- [Exercise requirements]:
In the listing beneath this line, copy exactly the lines starting with the one containing "Page size: 1500x844." and going on through the one containing "Document page, 1500x844 pixels.".
/---
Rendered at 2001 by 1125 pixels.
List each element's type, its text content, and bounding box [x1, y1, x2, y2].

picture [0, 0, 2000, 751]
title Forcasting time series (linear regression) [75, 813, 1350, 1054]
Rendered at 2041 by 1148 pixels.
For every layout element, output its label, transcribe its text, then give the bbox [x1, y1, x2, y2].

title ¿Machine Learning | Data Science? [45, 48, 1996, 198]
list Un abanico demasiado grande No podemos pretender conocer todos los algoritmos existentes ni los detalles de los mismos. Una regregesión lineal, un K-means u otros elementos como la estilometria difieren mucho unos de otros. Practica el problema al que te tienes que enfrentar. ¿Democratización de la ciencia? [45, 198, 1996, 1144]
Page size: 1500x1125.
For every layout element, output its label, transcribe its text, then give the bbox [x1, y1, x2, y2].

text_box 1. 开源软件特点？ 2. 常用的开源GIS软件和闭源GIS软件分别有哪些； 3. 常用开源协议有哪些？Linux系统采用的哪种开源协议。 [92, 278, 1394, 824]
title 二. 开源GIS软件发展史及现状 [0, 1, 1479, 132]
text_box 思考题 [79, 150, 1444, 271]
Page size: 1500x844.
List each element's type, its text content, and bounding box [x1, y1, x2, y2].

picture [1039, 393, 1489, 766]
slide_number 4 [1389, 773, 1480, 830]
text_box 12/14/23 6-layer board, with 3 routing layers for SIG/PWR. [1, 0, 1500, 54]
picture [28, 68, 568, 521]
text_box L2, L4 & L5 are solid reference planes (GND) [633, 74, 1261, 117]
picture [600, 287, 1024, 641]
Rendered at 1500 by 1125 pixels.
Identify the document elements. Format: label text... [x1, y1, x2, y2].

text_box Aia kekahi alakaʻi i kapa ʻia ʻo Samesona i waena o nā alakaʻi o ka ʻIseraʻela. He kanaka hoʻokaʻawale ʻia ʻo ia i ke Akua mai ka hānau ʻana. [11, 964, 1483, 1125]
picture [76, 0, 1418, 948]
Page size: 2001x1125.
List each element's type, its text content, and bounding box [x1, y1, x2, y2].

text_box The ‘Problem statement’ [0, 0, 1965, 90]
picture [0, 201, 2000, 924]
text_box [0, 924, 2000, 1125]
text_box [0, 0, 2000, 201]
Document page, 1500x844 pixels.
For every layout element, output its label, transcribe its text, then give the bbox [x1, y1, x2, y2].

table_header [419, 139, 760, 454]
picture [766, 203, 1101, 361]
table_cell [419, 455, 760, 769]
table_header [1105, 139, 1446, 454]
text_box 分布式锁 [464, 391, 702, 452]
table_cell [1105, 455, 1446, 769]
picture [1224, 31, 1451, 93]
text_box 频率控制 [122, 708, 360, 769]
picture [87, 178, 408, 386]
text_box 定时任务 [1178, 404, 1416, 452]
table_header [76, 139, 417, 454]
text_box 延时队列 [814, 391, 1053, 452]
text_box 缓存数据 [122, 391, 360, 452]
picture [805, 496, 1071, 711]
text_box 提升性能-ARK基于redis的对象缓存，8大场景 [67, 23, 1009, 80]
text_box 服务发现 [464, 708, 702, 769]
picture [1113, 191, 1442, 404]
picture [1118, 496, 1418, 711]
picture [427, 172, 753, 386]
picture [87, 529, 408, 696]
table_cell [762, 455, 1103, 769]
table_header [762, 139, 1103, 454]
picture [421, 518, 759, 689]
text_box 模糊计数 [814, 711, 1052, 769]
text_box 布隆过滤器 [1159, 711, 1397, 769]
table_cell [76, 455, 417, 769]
\---
- [Expected answer]:
Page size: 1500x844.
List each element's type, its text content, and bounding box [x1, y1, x2, y2].

picture [1039, 393, 1489, 766]
slide_number 4 [1389, 773, 1480, 830]
text_box 12/14/23 6-layer board, with 3 routing layers for SIG/PWR. [1, 0, 1500, 54]
picture [28, 68, 568, 521]
text_box L2, L4 & L5 are solid reference planes (GND) [633, 74, 1261, 117]
picture [600, 287, 1024, 641]
Rendered at 1500 by 1125 pixels.
Identify the document elements. Format: label text... [x1, y1, x2, y2].

text_box Aia kekahi alakaʻi i kapa ʻia ʻo Samesona i waena o nā alakaʻi o ka ʻIseraʻela. He kanaka hoʻokaʻawale ʻia ʻo ia i ke Akua mai ka hānau ʻana. [11, 964, 1483, 1125]
picture [76, 0, 1418, 948]
Page size: 2001x1125.
List each element's type, its text content, and bounding box [x1, y1, x2, y2].

text_box The ‘Problem statement’ [0, 0, 1965, 90]
picture [0, 201, 2000, 924]
text_box [0, 924, 2000, 1125]
text_box [0, 0, 2000, 201]
Document page, 1500x844 pixels.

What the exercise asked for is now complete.